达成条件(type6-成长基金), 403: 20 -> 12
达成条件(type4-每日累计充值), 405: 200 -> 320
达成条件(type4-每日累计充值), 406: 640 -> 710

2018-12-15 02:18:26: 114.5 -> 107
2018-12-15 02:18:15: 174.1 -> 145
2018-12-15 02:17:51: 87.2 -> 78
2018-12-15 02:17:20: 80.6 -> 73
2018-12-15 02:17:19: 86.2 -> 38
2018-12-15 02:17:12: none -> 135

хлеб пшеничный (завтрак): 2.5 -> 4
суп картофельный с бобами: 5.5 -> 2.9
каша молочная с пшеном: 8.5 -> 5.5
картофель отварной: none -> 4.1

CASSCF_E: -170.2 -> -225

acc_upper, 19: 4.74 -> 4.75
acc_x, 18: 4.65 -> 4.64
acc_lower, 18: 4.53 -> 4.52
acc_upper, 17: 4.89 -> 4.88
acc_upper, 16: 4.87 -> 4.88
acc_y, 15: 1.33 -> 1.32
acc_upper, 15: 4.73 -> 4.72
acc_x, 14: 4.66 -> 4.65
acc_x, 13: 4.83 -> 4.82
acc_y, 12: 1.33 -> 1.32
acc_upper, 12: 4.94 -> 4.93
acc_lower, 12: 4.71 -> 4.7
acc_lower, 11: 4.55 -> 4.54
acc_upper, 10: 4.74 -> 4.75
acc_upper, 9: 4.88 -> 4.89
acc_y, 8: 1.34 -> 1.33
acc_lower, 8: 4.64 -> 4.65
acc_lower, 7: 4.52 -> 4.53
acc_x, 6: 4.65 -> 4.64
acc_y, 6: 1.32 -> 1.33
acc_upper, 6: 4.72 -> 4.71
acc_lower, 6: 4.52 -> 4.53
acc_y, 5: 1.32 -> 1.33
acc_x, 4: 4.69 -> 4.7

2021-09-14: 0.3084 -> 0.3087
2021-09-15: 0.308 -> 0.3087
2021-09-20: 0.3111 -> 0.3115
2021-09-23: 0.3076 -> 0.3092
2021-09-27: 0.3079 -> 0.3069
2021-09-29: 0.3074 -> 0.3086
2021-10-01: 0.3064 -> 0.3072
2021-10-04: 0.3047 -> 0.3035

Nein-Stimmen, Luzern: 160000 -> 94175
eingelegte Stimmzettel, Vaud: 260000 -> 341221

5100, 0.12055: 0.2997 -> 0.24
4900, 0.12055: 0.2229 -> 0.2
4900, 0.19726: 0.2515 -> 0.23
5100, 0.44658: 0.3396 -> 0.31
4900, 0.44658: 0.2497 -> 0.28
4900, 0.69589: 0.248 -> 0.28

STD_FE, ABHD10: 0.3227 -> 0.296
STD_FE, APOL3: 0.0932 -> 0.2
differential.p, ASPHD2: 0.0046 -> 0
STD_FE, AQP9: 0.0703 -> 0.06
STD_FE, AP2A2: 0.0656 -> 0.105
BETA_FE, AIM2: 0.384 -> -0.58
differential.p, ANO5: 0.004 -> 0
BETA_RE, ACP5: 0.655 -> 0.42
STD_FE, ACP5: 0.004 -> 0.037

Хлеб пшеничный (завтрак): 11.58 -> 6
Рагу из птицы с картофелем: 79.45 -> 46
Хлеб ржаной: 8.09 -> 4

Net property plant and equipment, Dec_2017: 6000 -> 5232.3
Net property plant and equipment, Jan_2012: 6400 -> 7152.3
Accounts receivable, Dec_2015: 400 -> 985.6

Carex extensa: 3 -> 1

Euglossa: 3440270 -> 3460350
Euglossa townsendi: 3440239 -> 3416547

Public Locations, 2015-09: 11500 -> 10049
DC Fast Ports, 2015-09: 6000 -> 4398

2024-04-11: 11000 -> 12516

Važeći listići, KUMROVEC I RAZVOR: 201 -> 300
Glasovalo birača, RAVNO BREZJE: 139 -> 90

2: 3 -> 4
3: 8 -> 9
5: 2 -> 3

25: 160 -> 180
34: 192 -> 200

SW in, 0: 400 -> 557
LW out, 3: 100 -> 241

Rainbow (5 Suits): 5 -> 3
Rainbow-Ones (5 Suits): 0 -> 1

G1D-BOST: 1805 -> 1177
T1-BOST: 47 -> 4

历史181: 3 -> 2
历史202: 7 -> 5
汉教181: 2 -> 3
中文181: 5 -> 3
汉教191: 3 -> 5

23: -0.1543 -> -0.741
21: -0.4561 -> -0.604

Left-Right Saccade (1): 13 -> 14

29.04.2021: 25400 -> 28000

****************

TASK OBJECTIVE. Copy the records above exactly, please, but only from the first line through the line containing "acc_upper, 17: 4.89 -> 4.88".

RESULT FOR THIS TASK.
达成条件(type6-成长基金), 403: 20 -> 12
达成条件(type4-每日累计充值), 405: 200 -> 320
达成条件(type4-每日累计充值), 406: 640 -> 710

2018-12-15 02:18:26: 114.5 -> 107
2018-12-15 02:18:15: 174.1 -> 145
2018-12-15 02:17:51: 87.2 -> 78
2018-12-15 02:17:20: 80.6 -> 73
2018-12-15 02:17:19: 86.2 -> 38
2018-12-15 02:17:12: none -> 135

хлеб пшеничный (завтрак): 2.5 -> 4
суп картофельный с бобами: 5.5 -> 2.9
каша молочная с пшеном: 8.5 -> 5.5
картофель отварной: none -> 4.1

CASSCF_E: -170.2 -> -225

acc_upper, 19: 4.74 -> 4.75
acc_x, 18: 4.65 -> 4.64
acc_lower, 18: 4.53 -> 4.52
acc_upper, 17: 4.89 -> 4.88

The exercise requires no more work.